Once the fires were put out three days later I was one of the first Pentagon workers to get in the destroyed areas to map out the extent of the damage to Navy areas. I went in with four other people. There was a structural engineer who was going in and declaring which areas were safe to go into and which were not. Then we had environmental engineer who was testing for asbestos and particulates, we were indeed wearing breathing equipment and respirators and white coveralls. Then there was also an FBI agent, because it was crime scene and the FBI was doing a criminal investigation, so they didn't want anything touched or moved, and didn’t let any of the bodies be recovered; this guy was making sure we were not damaging anything that could have been useful for the investigation. And we also had one person marking bodies or parts of bodies. My job was to outline where the Navy offices were, and begin to identify Navy uniforms on human remains.
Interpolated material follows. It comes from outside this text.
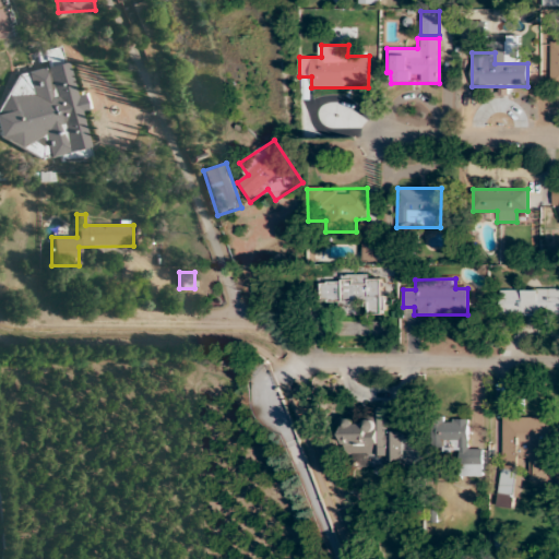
[(320,304),(365,304),(365,314),(385,314),(385,281),(321,280),(320,304)]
After a week or so of the FBI processing the crime scene, soldiers from Fort Myers came in and were tasked with bagging remains and carrying the bodies out to refrigerator trucks, that was done together with law enforcement to make sure that bodies were identified; of course they were interested also in identifying bodies of the terrorists. But I didn’t get involved in that.
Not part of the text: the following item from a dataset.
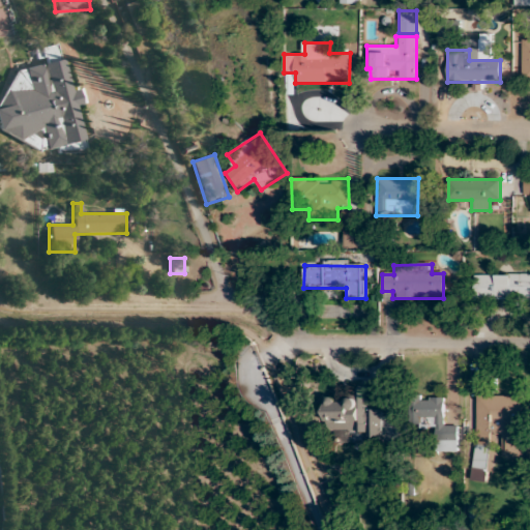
[(529,274),(474,274),(474,299),(529,299),(529,274)]
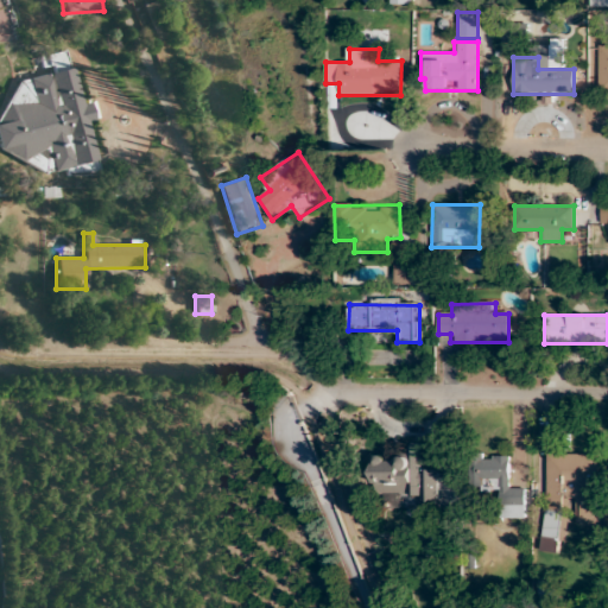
[(439,496),(439,469),(424,470),(424,444),(406,444),(407,457),(375,458),(377,498),(439,496)]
On the thirteenth or fourteenth day after the fire was out we went in and we saw the seats of the airliner piled up at the exit point, that was where the nose of the airplane had push-punched a hole through the wall between the C and the B rings. Everything else was all in fragments: the landing gear, the engine rotors, wires, aluminum.

Taken from the ABC News live coverage of 9/11.

Undicisettembre: How long had you been working at the Pentagon after the attack?

William Toti: I worked at the Pentagon for another year. Initially while I was managing the recovery effort, I made my office in a copy machine closet near the destroyed area. There was still all kinds of debris, dust, soot on the floor, so that was really stupid place to work out of because I suffer to this day from lung problems. That was the only room I could use because the other office doors were locked and I could not open them using the keypads because there was no electricity. The only room I found unlocked was that closet. I dragged a desk in there, used an extension cord for electricity, then got a computer and a phone working, and I worked there for six weeks overseeing the recovery effort.

I was angry, I wanted revenge: my friends had been killed. I was lucky to be alive, so I was going to do whatever I could to get us back in the fight. But after six weeks working seven days a week, I couldn't do it anymore, I was exhausted mentally, emotionally and physically. I had this bad cough, I had a lung infection, they were treating me with intravenous antibiotics because they thought I had anthrax. They assumed maybe the terrorists had brought anthrax onboard the plane, but my problem was actually regular pneumonia. I started to fail physically, so I created a new job for me: I recommended that we stand up a war plans cell for the Chief of the Navy. Normally the chief of the navy doesn't have war planning staff because it's done by the Combatant Commander in Tampa, Florida. But my point was "What is he supposed to do? The joint chiefs have to approve war plans that somebody else prepares. Is he just going to rubber stamp the plan, or does he want to actually evaluate the plan?" So we created a staff that we called Deep Blue tasked with evaluating the war plans, and I was named the first deputy director.


Undicisettembre: How does 9/11 affect your everyday life even today?

William Toti: Well, for the first fifteen years or so, I thought about it every day. Two vivid memories stand out for me. The first one would be the noise of that boom resonating down the hallway. The second was the image of the hole and the fire as I came around the building.

Even these days, when I look at what is going on in Israel, I know that can happen here again. I am heartbroken by kids who weren't even born then who read a letter by Osama bin Laden on TikTok and they are too stupid to understand that is totally a nonsense or they are too ignorant to understand that the whole dynamic of people wanting to kill us is not over yet. There are still people who want to kill us.